The Activity pane (Console), clever status (cli) and the API endpoint /applications/<app>/deployments incorrectly report the deployment status.

Notifications (slack webhooks, mails) correctly report the deployment status (failed or successful) and can be trusted.

EDIT 21:48 UTC: It should now be fixed. Deployments with the "FAILED" state will keep their broken state.

Network instability on some of the infrastructure 8 years ago

Fixed · MySQL shared cluster · Global

Network instability on Online DC2 makes some products unreachable:

Mysql shared cluster
Postgresql shared cluster
Mongodb shared cluster
One of the cleverapps front proxies

Shared mongodb addons connectivity issues 8 years ago

Fixed · MongoDB shared cluster · Global

The shared mongodb cluster is experiencing issues, we're working on bringing it back up.

Only last 4 days of logs stored 8 years ago

Fixed · Services Logs · Global

Due to disk space, we need to lower the number of logs we store, for now. Only the last 4 days are kept, instead of the ideal number of last 7 days.

EDIT 2018-06-15 UTC: All 7 days are now available again.

December 2017

Core component upgrade 8 years ago

Fixed · Global

A core component will be upgraded. Deployments will be disabled for an hour starting at 11:30 UTC. This upgrade should fix some deployments delay among other things.

EDIT 11:31 UTC: Maintenance is starting

EDIT 12:06 UTC: Deployments are back, we are now cleaning some old artefacts

EDIT 13:00 UTC: The maintenance is over

Deployment system slow down 8 years ago

Fixed · Deployments · Global

Our deployment system encounter some slow down. Some application may take longer than usual to deploy. We are working on it

EDIT 19:25 UTC: Those slow downs might require an infrastructure change that will be done next week. Until then, slow downs should be less frequent and less important

EDIT 2017-12-08: 12:00 UTC: Deployments take less time after some fixes on our end. The migration will still happen to entirely fix it. Incident is considered as closed because we don't see any more extra times.

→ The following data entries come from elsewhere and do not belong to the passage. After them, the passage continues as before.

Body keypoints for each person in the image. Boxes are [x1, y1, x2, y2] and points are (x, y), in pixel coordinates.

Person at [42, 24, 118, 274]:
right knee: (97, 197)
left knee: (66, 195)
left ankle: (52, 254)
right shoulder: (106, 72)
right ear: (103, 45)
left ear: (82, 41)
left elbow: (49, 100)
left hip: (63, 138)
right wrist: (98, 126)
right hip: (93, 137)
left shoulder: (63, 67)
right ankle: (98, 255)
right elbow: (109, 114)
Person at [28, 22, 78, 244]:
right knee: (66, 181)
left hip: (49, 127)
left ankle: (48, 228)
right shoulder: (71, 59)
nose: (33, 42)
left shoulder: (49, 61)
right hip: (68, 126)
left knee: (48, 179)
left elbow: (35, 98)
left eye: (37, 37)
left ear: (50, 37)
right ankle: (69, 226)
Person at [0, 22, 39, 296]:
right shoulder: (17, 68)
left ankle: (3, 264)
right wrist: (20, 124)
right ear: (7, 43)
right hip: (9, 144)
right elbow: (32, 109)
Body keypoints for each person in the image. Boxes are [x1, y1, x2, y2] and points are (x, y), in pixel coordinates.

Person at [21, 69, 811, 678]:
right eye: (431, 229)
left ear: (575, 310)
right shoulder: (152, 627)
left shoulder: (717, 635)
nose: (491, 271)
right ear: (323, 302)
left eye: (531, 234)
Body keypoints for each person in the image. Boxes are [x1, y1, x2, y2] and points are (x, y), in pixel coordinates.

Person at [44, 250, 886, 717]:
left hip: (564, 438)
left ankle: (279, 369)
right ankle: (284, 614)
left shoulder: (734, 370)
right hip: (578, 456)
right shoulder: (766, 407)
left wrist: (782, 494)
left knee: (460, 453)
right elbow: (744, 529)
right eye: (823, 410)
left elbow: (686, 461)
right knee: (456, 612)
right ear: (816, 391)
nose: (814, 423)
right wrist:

Network issues on a front load balancer 8 years ago

Fixed · Infrastructure · Global

We've observed an elevated error rate on two front load balancers newly added to the pool. We're pulling traffic back from these load balancers.

November 2017

Some applications have troubles to deploy 8 years ago

Fixed · Deployments · Global

Some deployments might have troubles starting a deployment. We are investigating.

EDIT 17h31 UTC: Deployments are disabled for now EDIT 17h38 UTC: Deployments are now back up but may be stopped again in a few minutes if needed EDIT 17h55 UTC: The incident is now resolved. We will keep an eye on it for the upcoming days

Partial network issue 8 years ago

Fixed · Infrastructure · Global

We are experiencing a network issue on one of our front. The support team is actively working on this.

EDIT 14:56 UTC+1: Unreachable servers are being restarted and will be available shortly. In the meantimes, impacted applications are being redeployed

EDIT 15:26 UTC+1: The team is performing the final cleanup. The issue is about to be closed. The remaining apps and add-ons are being restarted.

EDIT 15:50 UTC+1: The outage is now resolved. Contact the support is you encounter any trouble.